**Work request A:** Summarize the text on Hengler and his circuses in two sentences.
**Work request B:** From the text on Hengler and his circuses, return the stretch from "Hengler established a" through "personalty of £60,000." word for word.

**Text excerpt:**
══════════

Hengler established in March 1857 a permanent circus in Liverpool, and erected buildings in Glasgow and Dublin in 1863, in Hull in 1866, in Bristol in 1867, and in Birmingham in 1868. He maintained companies that moved from one circus to another. During the summer of 1865 he gave a series of performances at the Stereorama in Cremorne Gardens, Chelsea.

He purchased in 1871 the Palais Royal, Argyll Street, London, and converted it into a circus. Here, in addition to the usual equestrian scenes of the ring, he introduced spectacular pieces played by children. "Cinderella", brought out at Christmas 1871, was very popular. His Liverpool circus was rebuilt in 1876 in the style of the Cirque d'hiver in Paris. The Glasgow circus, originally in West Nile Street, moved to new premises in Wellington Street in 1885, and to Sauchiehall Street in 1904, closing in 1924. The London circus was rebuilt in 1884; it remained until 1910, when it was rebuilt as the Palladium Theatre, retaining part of the façade.

Hengler established a reputation for providing good entertainment. He himself never attempted any character parts, but was a great horse-tamer, and frequently exhibited his trained animals. He died suddenly at his home, Cambridge House, Fitzjohn's Avenue, Hampstead, on 28 September 1887, and was buried at West Hampstead Cemetery. He left a personalty of £60,000.

==Family==
He married in 1846 Mary Ann Frances Sprake. After Hengler's death the circuses were managed by their two younger sons, Frederich Charles and Albert Henry. They installed "sinking rings", which were filled with water for aquatic displays. A daughter, Jenny Louise, obtained a wide reputation as an accomplished equestrian performer.

══════════

**Recorded data:**

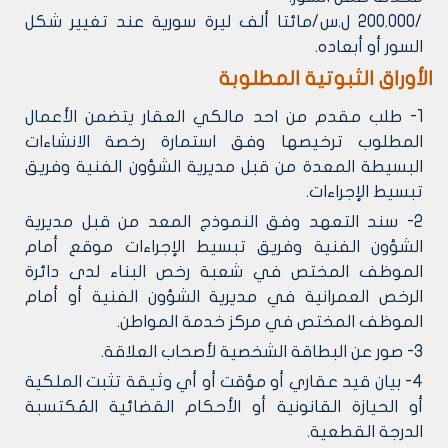
/200.000 ل.س/مائتا ألف ليرة سورية عند تغيير شكل
السور أو أبعاده.
الأوراق الثبوتية المطلوبة
1- طلب مقدم من احد مالكي العقار يتضمن الأعمال
المطلوب ترخيصها وفق استمارة رخصة الانشاءات
البسيطة المعدة من قبل مديرية الشؤون الفنية وفريق
تبسيط الإجراءات.
2- سند التعهد وفق النموذج المعد من قبل مديرية
الشؤون الفنية وفريق تبسيط الإجراءات موقع أمام
الموظف المختص في شعبة رخص البناء لدى دائرة
الرخص العمرانية في مديرية الشؤون الفنية أو أمام
الموظف المختص في مركز خدمة المواطن.
3- صور عن البطاقة الشخصية لأصحاب العلاقة.
4- بيان قيد عقاري أو مؤقت أو أي وثيقة تثبت الملكية
أو الحيازة القانونية أو الأحكام القضائية المُكتسبة
الدرجة القطعية.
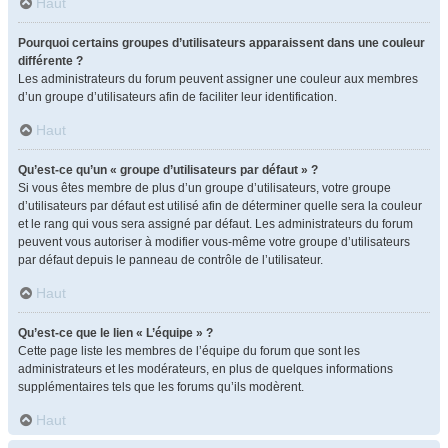
Haut
Pourquoi certains groupes d’utilisateurs apparaissent dans une couleur
différente ?
Les administrateurs du forum peuvent assigner une couleur aux membres
d’un groupe d’utilisateurs afin de faciliter leur identification.
Haut
Qu’est-ce qu’un « groupe d’utilisateurs par défaut » ?
Si vous êtes membre de plus d’un groupe d’utilisateurs, votre groupe
d’utilisateurs par défaut est utilisé afin de déterminer quelle sera la couleur
et le rang qui vous sera assigné par défaut. Les administrateurs du forum
peuvent vous autoriser à modifier vous-même votre groupe d’utilisateurs
par défaut depuis le panneau de contrôle de l’utilisateur.
Haut
Qu’est-ce que le lien « L’équipe » ?
Cette page liste les membres de l’équipe du forum que sont les
administrateurs et les modérateurs, en plus de quelques informations
supplémentaires tels que les forums qu’ils modèrent.
Haut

══════════

**Problem solution A:** Hengler established a permanent circus in Liverpool in 1857 and later erected or acquired circuses in other cities, including a converted building in Argyll Street, London, where he introduced spectacular pieces played by children. Known for providing good entertainment and as a great horse-tamer, he died in 1887, after which his two younger sons managed the circuses.

**Problem solution B:**
Hengler established a reputation for providing good entertainment. He himself never attempted any character parts, but was a great horse-tamer, and frequently exhibited his trained animals. He died suddenly at his home, Cambridge House, Fitzjohn's Avenue, Hampstead, on 28 September 1887, and was buried at West Hampstead Cemetery. He left a personalty of £60,000.